I should mention 3 things:
1) Permethrin is simply the synthetic version of pyrethrin which come from chrysanthemums. It's too expensive to make it in large quantities from the flowers. So it's not technically organic, but I feel like it's pretty darn close.
2) I've discovered that literally a couple of drops of my diluted solution can keep a tub of water mosquito-larvae free. Why do I have water?
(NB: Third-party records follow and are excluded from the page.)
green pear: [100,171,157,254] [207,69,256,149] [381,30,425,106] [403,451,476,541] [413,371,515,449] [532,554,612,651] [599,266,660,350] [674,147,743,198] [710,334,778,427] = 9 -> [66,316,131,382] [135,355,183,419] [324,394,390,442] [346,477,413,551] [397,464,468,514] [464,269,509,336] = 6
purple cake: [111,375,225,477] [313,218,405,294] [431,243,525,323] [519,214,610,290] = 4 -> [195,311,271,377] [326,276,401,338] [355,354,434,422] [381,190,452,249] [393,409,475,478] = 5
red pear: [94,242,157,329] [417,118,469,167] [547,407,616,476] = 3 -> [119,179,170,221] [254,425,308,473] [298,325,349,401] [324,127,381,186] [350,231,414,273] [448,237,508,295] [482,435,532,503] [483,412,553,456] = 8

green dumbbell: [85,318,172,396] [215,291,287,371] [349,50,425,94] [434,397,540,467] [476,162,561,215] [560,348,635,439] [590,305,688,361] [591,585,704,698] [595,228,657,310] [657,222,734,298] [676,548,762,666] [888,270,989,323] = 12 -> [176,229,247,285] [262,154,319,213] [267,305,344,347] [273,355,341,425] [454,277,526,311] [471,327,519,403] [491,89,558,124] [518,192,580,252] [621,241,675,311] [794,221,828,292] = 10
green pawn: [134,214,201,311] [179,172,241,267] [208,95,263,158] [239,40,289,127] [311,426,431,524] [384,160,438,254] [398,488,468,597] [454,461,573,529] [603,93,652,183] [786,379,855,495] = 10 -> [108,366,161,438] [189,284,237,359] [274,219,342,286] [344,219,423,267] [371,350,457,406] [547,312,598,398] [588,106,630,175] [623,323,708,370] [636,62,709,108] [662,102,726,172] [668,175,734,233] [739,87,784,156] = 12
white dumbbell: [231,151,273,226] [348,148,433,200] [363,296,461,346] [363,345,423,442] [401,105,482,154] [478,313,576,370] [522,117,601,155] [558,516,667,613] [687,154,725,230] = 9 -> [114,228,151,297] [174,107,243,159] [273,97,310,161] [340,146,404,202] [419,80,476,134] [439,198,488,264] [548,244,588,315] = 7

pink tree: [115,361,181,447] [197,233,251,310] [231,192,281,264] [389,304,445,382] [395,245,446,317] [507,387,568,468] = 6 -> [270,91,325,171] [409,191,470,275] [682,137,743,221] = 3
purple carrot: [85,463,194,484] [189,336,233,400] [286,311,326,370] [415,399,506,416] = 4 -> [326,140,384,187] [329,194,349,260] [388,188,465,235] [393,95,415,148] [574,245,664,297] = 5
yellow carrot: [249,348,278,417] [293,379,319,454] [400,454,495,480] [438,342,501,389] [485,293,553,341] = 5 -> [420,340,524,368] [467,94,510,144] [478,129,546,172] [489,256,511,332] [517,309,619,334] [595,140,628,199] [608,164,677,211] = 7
I catch rain water to water my native plant babies until I get them planted. I would not, of course, use this in a pond or other situation where there are beneficial insects as it would kill them, too.
3) My daughter got a Lone Star tick earlier this summer. We could NOT get that sucker off her. I finally got my spray that I use on the clothes and sprayed the tick. 2 minutes later, that tick was dead and came off her easily.

I think that the permethrin is pretty darn awesome stuff.

Allison Vaughn said...

Very good information, and convincing...

Travis Mohrman said...

None of the pyrethroids (especially the stuff you mix yourself or is specifically designed for clothing applications) should ever be sprayed on your bare skin.
While this chemicals do function well, the side effects are rather eyebrow raising and we truly don't fully understand the risks from repetitive long-term use, as is generally associated with insect repellents.